A 2,000-year-old synagogue was discovered in the ancient Jewish settlement of Migdal in Galilee, the second synagogue from the Second Temple Period uncovered in the town, also known as Magdala. The location is prominently featured both in the Jewish-Roman historian Flavius Josephus’ writings, and as the birthplace of Mary Magdalene in the Gospels.
“The discovery of a second synagogue in this Galilean settlement casts light on the social and religious lives of the Jews in the area in this period, and reflects a need for a dedicated building for Torah reading and study and for social gatherings,” said Dina Avshalom-Gorni, one of the directors of the excavations. “We can imagine Mary Magdalene and her family coming to the synagogue here, along with other residents of Migdal, to participate in religious and communal events.”
According to the Gospels, Mary Magdalene – also known as Mary from Magdala – was one of the women who traveled with Jesus and witnessed his crucifixion and resurrection.

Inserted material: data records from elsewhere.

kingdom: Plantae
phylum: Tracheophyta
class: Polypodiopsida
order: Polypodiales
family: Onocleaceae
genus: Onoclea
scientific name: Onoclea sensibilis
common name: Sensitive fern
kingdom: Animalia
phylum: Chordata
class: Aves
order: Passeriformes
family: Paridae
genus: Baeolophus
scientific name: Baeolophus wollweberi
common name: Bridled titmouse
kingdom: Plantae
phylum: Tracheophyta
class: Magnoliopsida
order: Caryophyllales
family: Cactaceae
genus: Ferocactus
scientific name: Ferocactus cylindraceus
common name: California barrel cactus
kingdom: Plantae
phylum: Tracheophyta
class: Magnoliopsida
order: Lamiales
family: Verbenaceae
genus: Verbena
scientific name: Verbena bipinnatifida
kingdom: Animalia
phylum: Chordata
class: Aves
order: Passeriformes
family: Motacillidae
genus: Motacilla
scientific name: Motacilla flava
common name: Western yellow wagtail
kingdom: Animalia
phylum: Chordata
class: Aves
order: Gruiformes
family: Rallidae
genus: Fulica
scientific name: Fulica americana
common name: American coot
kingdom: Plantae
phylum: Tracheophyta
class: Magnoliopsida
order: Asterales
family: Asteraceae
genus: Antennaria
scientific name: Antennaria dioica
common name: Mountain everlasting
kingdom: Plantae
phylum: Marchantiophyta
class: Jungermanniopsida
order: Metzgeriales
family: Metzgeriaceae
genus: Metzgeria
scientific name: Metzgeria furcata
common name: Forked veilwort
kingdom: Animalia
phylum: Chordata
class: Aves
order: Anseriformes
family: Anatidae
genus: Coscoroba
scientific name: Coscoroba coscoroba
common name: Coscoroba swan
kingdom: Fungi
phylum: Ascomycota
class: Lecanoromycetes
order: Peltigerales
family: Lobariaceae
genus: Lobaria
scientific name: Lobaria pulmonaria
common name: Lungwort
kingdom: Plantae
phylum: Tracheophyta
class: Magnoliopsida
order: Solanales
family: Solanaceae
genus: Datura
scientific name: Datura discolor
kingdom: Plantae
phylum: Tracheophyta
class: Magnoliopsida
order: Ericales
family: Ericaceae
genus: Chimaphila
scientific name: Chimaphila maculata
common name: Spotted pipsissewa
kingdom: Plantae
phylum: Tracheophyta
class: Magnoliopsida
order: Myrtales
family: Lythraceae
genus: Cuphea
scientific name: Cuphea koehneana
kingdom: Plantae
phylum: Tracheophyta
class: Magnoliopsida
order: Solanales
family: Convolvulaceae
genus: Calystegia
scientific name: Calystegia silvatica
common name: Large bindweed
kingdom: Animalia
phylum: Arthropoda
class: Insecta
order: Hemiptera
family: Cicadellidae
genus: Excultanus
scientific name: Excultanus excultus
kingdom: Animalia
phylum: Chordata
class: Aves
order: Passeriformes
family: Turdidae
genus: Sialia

In the first century CE, Migdal was also the main base of Yosef ben Matityahu (Flavius Josephus), who served as commander of the rebellion against the Romans in Galilee before he surrendered to them and eventually obtained Roman citizenship.
The first synagogue was uncovered in the Migdal in 2009, when an excavation by the Israel Antiquities Authority unearthed Jewish ritual baths (mikvaot), streets, a marketplace and industrial facilities. A unique artifact stood in the middle of the synagogue’s main hall: a large stone portraying the Second Temple of Jerusalem, with a carved seven-branched menorah on one of its sides. It represented a crucial discovery because the depiction was engraved in the stone when the temple was still standing.
“The fact that we have found two synagogues shows that the Jews of the Second Temple period were looking for a place for religious, and perhaps also social, gatherings,” said Zinman Institute head Prof. Adi Erlich. “The stone bearing a relief of the Menorah from the other synagogue at Migdal, suggests that the local Jews saw Jerusalem as their religious center, and their local activities took place under this centrality.”
The newly discovered synagogue was shaped as a square and built in basalt and limestone. It featured a main hall and two other rooms. The main hall was coated in white plaster and featured a stone bench along the walls, also coated in plaster. One of the smaller rooms presented a stone shelf. According to the experts it might have been used to store Torah scrolls.
“The synagogue we are excavating now is close to the residential street, whereas the one excavated in 2009 was surrounded by an industrial area,” Erlich also said. “Thus the local synagogues were constructed within the social fabric of the settlement.”
The excavation was initiated as a salvage excavation prior to construction works at the Migdal intersection. According to Israeli law, all development projects need to be accompanied by such an excavation.